* WHAT NEEDS TO BE DONE:
Update the data from its first line through the line containing "Q0 = qSketchRegion(id" by replacing "OpenSans-Bold.ttf" with "OpenSans-Regular.ttf", and give back only those lines with everything else unchanged.

* Data entries:
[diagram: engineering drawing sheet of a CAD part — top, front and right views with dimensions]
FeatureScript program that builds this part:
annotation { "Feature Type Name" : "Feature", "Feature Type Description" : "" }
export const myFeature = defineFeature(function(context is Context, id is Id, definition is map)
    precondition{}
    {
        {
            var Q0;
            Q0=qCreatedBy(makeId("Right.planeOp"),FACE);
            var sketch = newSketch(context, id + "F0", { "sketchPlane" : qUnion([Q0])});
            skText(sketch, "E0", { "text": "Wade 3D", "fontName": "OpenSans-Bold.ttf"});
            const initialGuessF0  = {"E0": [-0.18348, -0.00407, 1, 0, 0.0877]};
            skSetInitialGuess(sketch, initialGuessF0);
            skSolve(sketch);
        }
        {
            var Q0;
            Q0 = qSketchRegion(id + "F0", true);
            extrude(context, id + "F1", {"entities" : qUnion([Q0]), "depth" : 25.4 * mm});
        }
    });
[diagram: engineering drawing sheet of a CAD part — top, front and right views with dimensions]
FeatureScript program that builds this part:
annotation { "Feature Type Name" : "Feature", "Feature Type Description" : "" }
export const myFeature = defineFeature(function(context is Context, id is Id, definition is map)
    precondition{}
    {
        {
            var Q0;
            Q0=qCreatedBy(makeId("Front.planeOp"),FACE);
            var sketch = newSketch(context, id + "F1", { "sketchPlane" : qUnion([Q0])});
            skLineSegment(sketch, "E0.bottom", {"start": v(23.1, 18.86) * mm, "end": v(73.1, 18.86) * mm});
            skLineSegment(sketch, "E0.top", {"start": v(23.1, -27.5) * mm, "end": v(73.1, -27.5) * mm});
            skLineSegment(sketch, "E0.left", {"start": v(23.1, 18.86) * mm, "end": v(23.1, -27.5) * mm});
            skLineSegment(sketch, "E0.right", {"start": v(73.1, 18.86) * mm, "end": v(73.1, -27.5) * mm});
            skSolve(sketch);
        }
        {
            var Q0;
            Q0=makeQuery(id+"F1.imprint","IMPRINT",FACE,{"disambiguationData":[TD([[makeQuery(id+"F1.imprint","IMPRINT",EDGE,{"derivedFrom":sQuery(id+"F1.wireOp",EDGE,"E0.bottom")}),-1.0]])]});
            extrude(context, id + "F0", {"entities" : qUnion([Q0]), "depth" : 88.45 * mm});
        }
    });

* TASK SOLUTION:
[diagram: engineering drawing sheet of a CAD part — top, front and right views with dimensions]
FeatureScript program that builds this part:
annotation { "Feature Type Name" : "Feature", "Feature Type Description" : "" }
export const myFeature = defineFeature(function(context is Context, id is Id, definition is map)
    precondition{}
    {
        {
            var Q0;
            Q0=qCreatedBy(makeId("Right.planeOp"),FACE);
            var sketch = newSketch(context, id + "F0", { "sketchPlane" : qUnion([Q0])});
            skText(sketch, "E0", { "text": "Wade 3D", "fontName": "OpenSans-Regular.ttf"});
            const initialGuessF0  = {"E0": [-0.18348, -0.00407, 1, 0, 0.0877]};
            skSetInitialGuess(sketch, initialGuessF0);
            skSolve(sketch);
        }
        {
            var Q0;
            Q0 = qSketchRegion(id + "F0", true);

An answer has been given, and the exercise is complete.